• What you are asked to do: Word for word, print out all of the data, omitting every image.

• Recorded information:
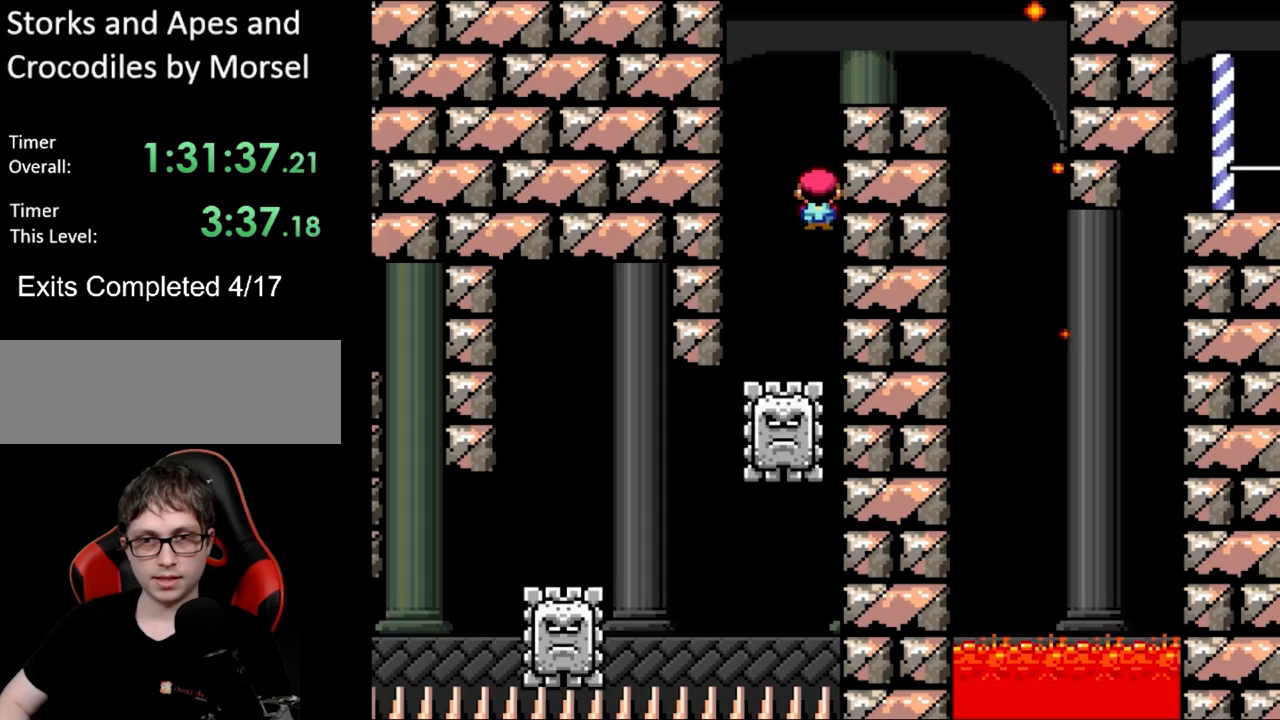
{"buttons": ["A", "X"], "events": [[17, "A", "up"], [250, "A", "down"]]}
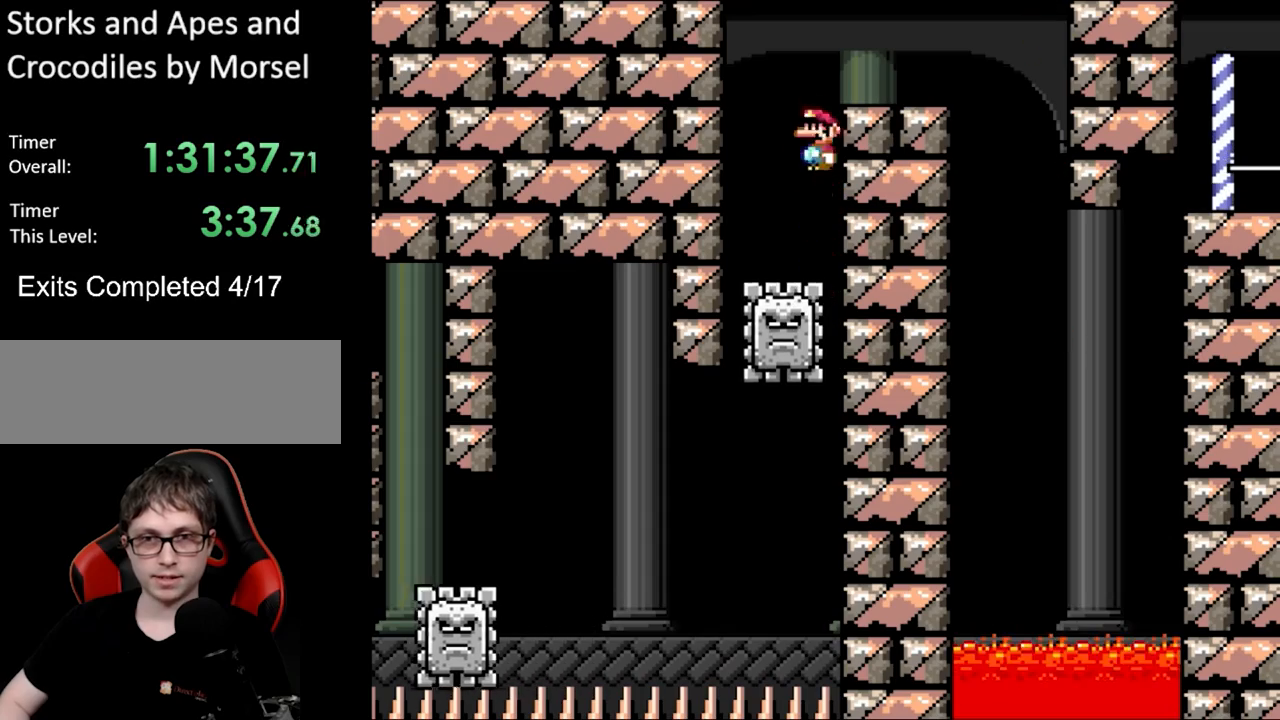
{"buttons": ["X", "DPAD_UP"], "events": [[183, "DPAD_RIGHT", "down"], [317, "A", "up"], [483, "DPAD_RIGHT", "up"], [483, "DPAD_UP", "down"]]}
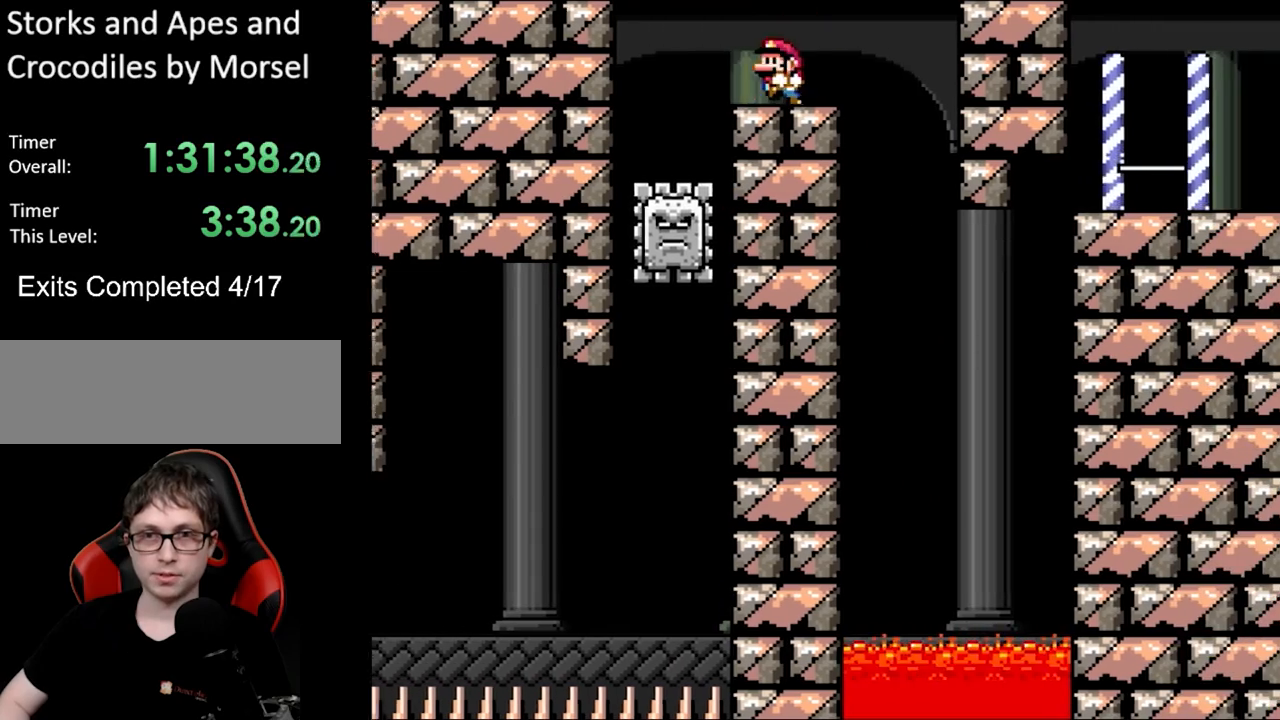
{"buttons": ["X"], "events": [[17, "DPAD_LEFT", "down"], [17, "DPAD_UP", "up"], [150, "DPAD_LEFT", "up"], [250, "DPAD_RIGHT", "down"], [383, "DPAD_RIGHT", "up"]]}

• Response to the task:
{"buttons": ["A", "X"], "events": [[17, "A", "up"], [250, "A", "down"]]}
{"buttons": ["X", "DPAD_UP"], "events": [[183, "DPAD_RIGHT", "down"], [317, "A", "up"], [483, "DPAD_RIGHT", "up"], [483, "DPAD_UP", "down"]]}
{"buttons": ["X"], "events": [[17, "DPAD_LEFT", "down"], [17, "DPAD_UP", "up"], [150, "DPAD_LEFT", "up"], [250, "DPAD_RIGHT", "down"], [383, "DPAD_RIGHT", "up"]]}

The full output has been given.